- Cornelly Location within Bridgend
- Principal area: Bridgend;
- Country: Wales
- Sovereign state: United Kingdom
- Police: South Wales
- Fire: South Wales
- Ambulance: Welsh

= Cornelly =

Cornelly (Welsh: Corneli) is a community and electoral ward in Bridgend County Borough, South Wales. As of 2011 the population of the Cornelly ward was 7,059.

Cornelly was created following The Bridgend (Cynffig, Cornelly and Pyle Communities) (Electoral Changes) Order 2002 which divided Cynffig into Cornelly and Pyle (divided by the mainline railway). Councillors to the new Cornelly Community Council were elected at the May 2004 elections.

Cornelly includes two villages, North Cornelly and South Cornelly, and it is bisected by the A48 and M4. Sand dunes in the area conceal the walled town of Kenfig, founded in the 1120s and overwhelmed in the late 14th century. Another notable local feature is Sker House, a historic building which overlooks the dunes.

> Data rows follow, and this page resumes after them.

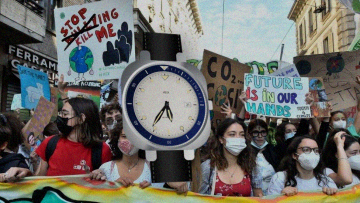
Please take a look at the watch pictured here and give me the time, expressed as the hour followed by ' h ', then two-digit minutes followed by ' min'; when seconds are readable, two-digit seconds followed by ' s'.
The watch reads 5 h 36 min
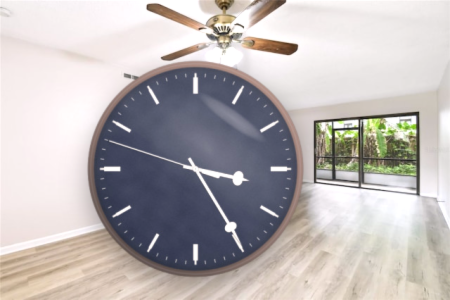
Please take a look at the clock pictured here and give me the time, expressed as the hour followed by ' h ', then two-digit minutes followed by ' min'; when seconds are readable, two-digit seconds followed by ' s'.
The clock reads 3 h 24 min 48 s
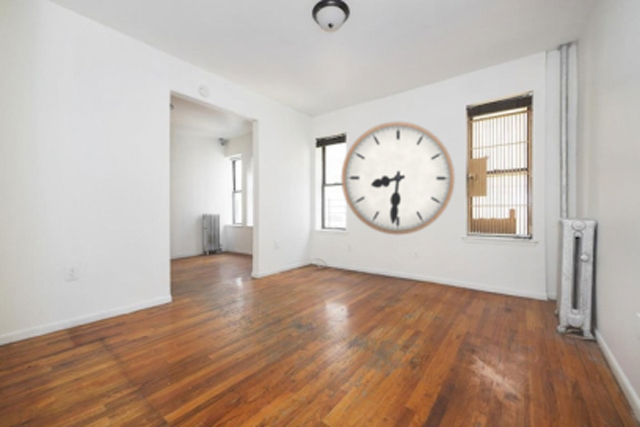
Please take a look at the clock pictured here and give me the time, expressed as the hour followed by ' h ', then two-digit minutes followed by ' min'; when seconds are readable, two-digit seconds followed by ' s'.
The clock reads 8 h 31 min
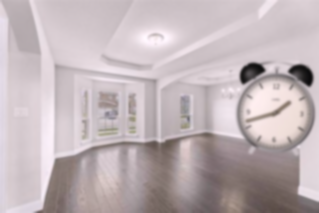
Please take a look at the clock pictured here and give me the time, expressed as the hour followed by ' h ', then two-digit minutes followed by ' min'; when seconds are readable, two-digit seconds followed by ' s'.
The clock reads 1 h 42 min
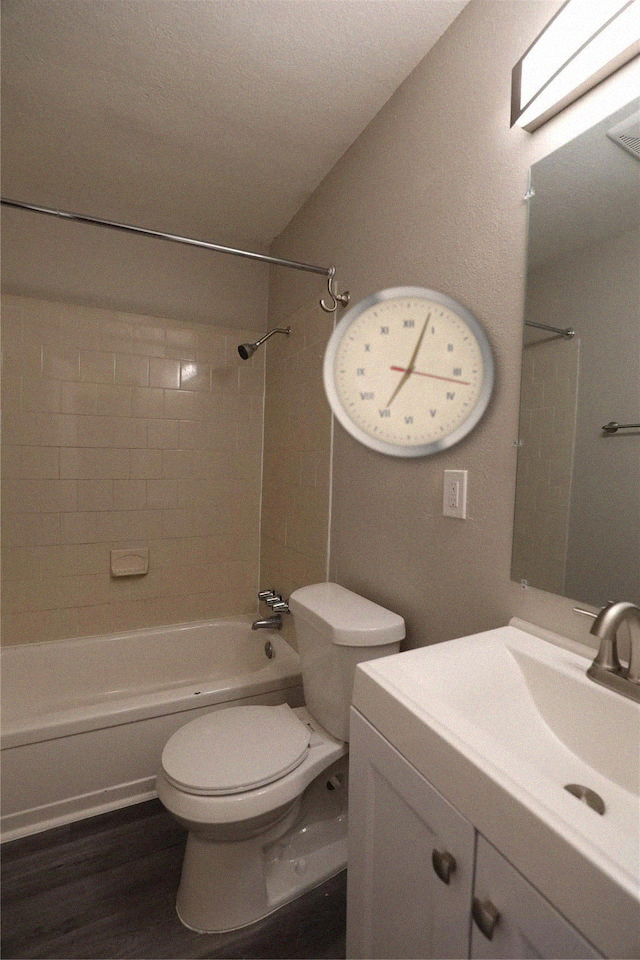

North Cornelly is part of the urban area of Pyle.

Cornelly is also an electoral ward, coterminous with the community. Prior to April 1996 it was a ward to Ogwr Borough Council and Mid Glamorgan County Council. Since 1995 has elected two county councillors to Bridgend County Borough Council. Initially represented by the Labour Party, it elected two Independent councillors from 2008.